* _Given data_:

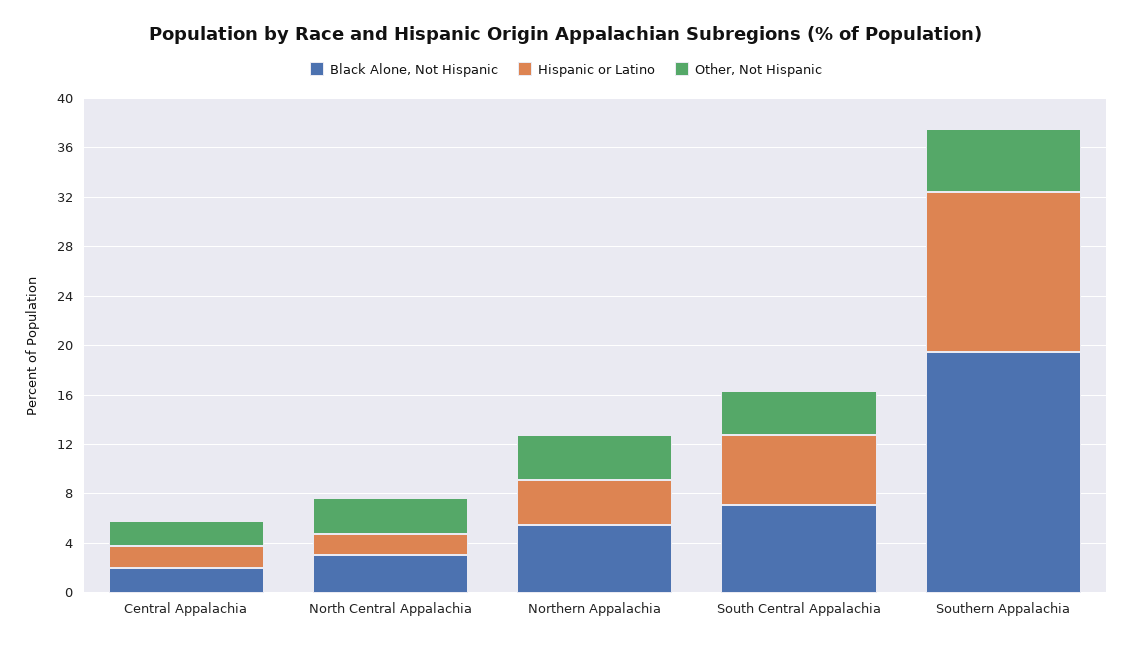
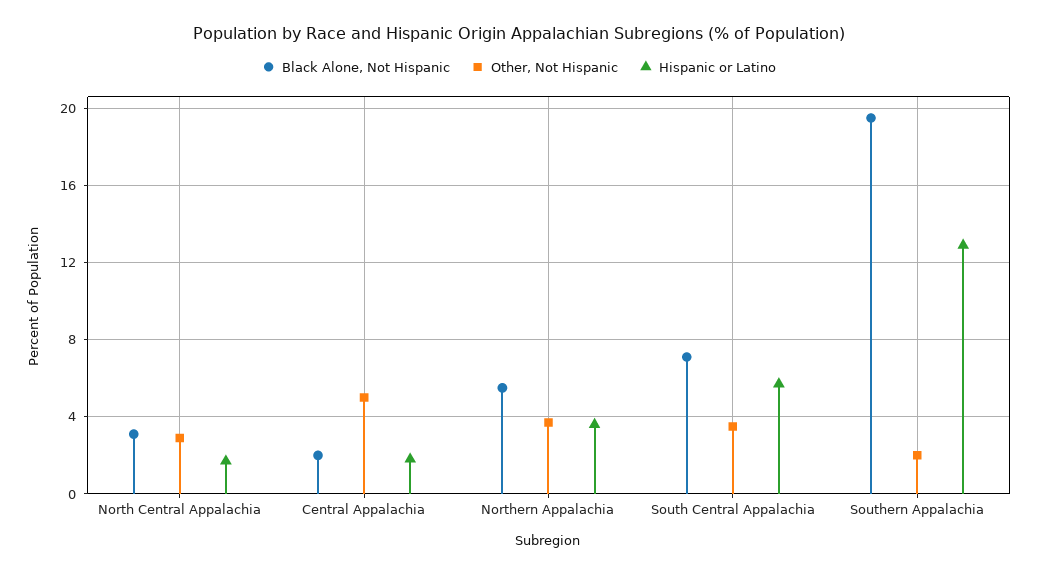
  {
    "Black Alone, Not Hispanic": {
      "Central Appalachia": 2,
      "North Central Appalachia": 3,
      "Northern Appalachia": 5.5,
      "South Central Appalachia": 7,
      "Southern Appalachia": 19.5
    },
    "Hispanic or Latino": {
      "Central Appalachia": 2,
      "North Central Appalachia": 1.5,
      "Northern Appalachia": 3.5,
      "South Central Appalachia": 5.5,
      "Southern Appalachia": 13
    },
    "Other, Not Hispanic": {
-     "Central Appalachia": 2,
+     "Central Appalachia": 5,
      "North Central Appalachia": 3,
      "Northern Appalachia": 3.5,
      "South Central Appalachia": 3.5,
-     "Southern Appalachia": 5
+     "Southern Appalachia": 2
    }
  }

* _Work instruction_:
Drop the pictures, then repeat the material word for word.

* _Exercise response_:
  {
    "Black Alone, Not Hispanic": {
      "Central Appalachia": 2,
      "North Central Appalachia": 3,
      "Northern Appalachia": 5.5,
      "South Central Appalachia": 7,
      "Southern Appalachia": 19.5
    },
    "Hispanic or Latino": {
      "Central Appalachia": 2,
      "North Central Appalachia": 1.5,
      "Northern Appalachia": 3.5,
      "South Central Appalachia": 5.5,
      "Southern Appalachia": 13
    },
    "Other, Not Hispanic": {
-     "Central Appalachia": 2,
+     "Central Appalachia": 5,
      "North Central Appalachia": 3,
      "Northern Appalachia": 3.5,
      "South Central Appalachia": 3.5,
-     "Southern Appalachia": 5
+     "Southern Appalachia": 2
    }
  }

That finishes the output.